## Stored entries

■ ■ ■ ■ ■

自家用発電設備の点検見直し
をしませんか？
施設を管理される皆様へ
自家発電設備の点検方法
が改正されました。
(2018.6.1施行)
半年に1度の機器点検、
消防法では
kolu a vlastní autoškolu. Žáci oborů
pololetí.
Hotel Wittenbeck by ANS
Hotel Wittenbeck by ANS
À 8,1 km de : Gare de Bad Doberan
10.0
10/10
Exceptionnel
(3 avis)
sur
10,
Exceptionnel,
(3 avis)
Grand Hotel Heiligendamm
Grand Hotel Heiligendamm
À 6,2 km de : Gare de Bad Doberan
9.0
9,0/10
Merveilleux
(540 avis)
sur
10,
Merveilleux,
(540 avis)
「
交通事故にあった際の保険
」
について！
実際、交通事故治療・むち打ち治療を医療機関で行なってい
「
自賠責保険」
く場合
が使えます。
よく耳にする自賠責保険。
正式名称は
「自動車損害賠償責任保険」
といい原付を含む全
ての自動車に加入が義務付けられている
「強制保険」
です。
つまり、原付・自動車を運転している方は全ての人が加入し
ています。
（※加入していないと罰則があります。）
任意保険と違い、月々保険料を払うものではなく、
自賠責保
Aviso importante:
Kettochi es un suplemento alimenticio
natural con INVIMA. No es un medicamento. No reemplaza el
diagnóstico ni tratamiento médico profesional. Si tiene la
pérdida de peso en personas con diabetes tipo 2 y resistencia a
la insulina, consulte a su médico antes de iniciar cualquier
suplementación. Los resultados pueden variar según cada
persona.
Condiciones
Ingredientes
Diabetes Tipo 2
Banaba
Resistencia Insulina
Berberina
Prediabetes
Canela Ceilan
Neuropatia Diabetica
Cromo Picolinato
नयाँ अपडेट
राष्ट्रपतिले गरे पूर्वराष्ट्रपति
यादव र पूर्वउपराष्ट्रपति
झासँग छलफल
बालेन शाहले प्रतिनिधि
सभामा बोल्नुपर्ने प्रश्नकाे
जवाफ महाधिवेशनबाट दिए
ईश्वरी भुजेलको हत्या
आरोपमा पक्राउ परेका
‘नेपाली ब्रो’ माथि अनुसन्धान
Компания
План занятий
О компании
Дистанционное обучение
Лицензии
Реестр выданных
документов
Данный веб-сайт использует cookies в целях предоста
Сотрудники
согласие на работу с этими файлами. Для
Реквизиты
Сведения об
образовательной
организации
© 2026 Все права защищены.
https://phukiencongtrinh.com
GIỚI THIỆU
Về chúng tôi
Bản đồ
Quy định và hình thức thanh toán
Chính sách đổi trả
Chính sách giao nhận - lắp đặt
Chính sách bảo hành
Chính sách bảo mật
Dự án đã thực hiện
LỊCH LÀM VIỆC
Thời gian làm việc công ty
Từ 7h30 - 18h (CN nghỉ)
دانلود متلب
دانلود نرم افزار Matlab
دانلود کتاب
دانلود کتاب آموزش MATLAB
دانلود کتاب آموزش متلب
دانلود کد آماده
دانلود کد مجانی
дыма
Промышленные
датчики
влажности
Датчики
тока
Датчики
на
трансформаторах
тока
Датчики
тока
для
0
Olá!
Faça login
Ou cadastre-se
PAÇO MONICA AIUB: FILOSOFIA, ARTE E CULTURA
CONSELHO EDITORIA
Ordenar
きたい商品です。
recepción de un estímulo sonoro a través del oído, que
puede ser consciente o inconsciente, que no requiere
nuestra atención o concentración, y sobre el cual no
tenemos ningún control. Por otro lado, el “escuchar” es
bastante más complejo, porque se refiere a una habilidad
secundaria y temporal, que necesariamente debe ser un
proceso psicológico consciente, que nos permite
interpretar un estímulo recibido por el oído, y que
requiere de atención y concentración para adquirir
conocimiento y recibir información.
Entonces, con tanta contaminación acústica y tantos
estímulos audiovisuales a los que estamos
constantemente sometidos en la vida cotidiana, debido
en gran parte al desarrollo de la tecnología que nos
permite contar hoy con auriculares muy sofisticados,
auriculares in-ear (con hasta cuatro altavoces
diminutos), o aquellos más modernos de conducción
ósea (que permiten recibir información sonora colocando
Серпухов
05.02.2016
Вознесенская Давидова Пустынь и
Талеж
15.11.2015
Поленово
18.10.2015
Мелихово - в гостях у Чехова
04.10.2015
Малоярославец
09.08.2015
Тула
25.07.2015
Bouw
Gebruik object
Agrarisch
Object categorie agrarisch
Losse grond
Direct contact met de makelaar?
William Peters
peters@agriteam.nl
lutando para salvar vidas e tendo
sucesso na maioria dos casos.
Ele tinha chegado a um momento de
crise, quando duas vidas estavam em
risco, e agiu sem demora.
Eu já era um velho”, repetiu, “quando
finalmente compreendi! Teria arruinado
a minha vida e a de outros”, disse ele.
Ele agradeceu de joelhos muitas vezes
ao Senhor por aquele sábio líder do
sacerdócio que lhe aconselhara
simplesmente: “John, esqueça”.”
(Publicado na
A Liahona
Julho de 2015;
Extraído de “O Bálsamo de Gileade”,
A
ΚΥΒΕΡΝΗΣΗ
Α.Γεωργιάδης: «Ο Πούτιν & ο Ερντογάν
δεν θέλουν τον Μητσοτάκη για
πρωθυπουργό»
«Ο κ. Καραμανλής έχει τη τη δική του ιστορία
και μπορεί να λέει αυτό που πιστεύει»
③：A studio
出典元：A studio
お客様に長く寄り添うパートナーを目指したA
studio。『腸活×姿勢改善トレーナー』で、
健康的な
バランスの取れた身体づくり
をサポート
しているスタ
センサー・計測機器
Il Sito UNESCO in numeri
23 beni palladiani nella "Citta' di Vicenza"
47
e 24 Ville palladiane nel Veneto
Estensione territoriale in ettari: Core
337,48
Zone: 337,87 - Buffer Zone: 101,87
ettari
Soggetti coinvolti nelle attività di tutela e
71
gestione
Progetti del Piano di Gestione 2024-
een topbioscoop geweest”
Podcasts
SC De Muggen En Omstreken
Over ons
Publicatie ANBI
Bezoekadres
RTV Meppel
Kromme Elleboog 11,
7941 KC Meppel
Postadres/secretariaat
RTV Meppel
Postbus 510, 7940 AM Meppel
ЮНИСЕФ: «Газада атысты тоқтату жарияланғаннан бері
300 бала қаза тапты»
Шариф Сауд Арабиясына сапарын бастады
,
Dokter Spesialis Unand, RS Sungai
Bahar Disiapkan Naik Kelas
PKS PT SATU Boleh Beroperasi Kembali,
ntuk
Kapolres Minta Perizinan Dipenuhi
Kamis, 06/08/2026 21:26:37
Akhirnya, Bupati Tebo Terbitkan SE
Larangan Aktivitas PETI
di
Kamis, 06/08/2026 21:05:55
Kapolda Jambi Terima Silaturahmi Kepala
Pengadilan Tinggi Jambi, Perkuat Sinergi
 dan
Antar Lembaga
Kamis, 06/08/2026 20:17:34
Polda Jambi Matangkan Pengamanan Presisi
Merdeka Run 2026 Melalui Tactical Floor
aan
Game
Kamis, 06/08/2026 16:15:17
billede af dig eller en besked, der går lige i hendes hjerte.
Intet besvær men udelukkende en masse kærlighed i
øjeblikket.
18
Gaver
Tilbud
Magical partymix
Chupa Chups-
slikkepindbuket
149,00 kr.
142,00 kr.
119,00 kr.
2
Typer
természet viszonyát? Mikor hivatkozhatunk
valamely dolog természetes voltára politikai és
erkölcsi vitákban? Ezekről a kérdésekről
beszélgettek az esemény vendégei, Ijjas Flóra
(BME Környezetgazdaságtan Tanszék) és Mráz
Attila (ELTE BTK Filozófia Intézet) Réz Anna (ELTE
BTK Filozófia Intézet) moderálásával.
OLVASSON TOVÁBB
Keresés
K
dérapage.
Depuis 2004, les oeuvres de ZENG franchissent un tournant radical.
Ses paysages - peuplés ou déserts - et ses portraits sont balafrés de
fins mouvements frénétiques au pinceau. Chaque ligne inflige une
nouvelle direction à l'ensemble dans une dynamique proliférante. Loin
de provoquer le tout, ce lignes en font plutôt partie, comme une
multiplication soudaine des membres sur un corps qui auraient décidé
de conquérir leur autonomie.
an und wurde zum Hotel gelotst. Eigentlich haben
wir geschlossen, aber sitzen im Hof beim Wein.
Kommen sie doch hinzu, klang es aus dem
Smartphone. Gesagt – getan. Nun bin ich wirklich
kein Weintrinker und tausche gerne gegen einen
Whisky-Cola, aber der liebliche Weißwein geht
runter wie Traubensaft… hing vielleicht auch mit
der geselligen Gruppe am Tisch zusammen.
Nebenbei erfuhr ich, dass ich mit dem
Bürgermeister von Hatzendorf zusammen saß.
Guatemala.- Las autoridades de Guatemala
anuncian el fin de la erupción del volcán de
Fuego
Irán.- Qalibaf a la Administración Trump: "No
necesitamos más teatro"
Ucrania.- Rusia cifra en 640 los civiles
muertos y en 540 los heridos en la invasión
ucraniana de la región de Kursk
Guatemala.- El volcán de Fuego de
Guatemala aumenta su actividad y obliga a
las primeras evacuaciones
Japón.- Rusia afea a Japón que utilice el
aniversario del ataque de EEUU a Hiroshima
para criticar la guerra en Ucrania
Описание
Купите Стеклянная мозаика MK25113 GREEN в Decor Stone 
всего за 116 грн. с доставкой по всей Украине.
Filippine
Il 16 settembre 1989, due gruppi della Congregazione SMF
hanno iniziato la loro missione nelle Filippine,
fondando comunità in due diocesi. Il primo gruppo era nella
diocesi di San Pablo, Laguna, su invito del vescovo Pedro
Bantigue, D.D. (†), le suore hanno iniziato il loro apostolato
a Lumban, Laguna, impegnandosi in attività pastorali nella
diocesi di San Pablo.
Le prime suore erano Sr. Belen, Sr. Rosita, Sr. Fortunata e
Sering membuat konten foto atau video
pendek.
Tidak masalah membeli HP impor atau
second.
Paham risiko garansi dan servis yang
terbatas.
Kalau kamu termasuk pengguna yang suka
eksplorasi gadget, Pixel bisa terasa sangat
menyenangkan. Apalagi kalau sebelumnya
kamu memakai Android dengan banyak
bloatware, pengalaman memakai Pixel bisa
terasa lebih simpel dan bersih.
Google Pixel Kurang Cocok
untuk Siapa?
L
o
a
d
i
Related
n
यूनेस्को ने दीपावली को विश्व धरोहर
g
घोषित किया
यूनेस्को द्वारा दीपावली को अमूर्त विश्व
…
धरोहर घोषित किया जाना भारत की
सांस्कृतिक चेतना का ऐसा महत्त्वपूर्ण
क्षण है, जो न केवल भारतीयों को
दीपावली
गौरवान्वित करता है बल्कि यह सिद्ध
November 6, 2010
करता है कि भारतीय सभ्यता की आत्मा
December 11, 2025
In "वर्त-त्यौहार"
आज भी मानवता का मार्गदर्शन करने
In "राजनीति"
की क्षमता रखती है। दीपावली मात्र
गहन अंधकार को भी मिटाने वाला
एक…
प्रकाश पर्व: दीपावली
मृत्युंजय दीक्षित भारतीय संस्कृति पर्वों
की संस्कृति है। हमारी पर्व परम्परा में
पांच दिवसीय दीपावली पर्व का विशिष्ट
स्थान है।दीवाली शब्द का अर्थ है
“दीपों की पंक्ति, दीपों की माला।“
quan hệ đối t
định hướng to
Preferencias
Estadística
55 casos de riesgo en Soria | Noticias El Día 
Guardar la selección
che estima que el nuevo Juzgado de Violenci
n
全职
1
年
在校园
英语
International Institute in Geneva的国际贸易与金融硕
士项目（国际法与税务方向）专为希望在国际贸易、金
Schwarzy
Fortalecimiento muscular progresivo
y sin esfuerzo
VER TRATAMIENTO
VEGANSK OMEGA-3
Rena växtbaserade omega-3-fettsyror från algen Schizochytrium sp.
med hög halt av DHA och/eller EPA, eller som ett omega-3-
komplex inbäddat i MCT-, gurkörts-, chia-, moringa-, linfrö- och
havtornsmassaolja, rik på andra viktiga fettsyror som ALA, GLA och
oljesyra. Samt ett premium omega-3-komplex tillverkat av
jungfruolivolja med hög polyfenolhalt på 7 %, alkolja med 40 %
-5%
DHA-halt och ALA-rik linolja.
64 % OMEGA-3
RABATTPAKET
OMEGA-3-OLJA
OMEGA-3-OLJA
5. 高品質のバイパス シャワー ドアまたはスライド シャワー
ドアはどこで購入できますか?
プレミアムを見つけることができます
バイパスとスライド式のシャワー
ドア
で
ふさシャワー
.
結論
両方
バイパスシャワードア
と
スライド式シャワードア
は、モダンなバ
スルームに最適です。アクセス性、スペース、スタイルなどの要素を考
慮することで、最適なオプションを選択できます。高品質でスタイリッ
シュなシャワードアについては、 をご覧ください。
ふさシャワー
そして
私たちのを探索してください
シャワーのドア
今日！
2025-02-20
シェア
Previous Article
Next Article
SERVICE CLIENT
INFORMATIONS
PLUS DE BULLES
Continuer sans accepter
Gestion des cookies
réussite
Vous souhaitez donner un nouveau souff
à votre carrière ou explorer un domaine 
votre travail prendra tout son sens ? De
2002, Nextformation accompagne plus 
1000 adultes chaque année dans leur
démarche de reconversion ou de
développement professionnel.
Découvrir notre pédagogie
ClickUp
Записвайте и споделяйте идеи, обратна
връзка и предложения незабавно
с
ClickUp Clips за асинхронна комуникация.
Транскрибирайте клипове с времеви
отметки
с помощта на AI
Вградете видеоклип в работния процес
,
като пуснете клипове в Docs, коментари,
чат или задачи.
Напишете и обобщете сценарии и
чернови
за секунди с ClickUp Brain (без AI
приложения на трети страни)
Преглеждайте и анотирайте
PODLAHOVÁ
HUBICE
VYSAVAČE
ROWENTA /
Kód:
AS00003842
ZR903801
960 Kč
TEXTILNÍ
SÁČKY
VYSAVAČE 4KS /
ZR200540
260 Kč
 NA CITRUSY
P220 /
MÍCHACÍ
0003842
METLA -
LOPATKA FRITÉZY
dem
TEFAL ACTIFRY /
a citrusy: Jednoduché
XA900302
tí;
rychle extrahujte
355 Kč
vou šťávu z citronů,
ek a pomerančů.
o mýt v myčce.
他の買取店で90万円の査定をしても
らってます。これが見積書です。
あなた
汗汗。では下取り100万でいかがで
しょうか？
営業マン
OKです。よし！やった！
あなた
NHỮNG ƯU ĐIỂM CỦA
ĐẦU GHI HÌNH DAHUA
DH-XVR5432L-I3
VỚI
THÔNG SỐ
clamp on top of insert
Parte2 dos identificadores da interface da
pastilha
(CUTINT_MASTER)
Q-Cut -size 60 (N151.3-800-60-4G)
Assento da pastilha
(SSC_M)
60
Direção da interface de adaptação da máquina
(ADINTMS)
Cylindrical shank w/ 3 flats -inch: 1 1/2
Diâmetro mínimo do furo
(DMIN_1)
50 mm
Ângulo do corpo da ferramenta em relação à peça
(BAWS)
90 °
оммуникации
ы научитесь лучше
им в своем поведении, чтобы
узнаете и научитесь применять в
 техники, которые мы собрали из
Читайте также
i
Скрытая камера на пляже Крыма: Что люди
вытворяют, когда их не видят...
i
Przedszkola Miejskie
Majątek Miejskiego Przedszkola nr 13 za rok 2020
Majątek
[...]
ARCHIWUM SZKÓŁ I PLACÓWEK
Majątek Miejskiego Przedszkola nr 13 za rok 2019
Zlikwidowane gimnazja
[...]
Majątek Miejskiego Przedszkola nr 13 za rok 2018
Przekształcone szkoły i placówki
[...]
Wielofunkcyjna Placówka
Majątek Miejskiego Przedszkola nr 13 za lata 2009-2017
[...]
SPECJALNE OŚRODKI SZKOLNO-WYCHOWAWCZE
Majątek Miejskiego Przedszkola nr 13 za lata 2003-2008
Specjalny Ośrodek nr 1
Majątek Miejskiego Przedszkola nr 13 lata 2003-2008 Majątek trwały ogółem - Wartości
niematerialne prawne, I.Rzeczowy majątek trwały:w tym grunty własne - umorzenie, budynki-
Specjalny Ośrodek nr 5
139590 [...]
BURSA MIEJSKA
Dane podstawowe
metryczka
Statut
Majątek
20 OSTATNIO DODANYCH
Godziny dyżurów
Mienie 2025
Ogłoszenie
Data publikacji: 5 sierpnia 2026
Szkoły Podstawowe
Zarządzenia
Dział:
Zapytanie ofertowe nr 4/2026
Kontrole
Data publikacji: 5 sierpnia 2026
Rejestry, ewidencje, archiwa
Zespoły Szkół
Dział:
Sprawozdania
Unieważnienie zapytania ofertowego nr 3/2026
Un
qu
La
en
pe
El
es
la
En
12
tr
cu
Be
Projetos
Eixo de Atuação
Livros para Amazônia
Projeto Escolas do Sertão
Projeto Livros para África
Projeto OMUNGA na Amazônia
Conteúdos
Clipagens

■ ■ ■ ■ ■

## Instructions to follow
If a line in the data above includes the string "Pixel", copy it.

## Answer box
eksplorasi gadget, Pixel bisa terasa sangat
bloatware, pengalaman memakai Pixel bisa
Google Pixel Kurang Cocok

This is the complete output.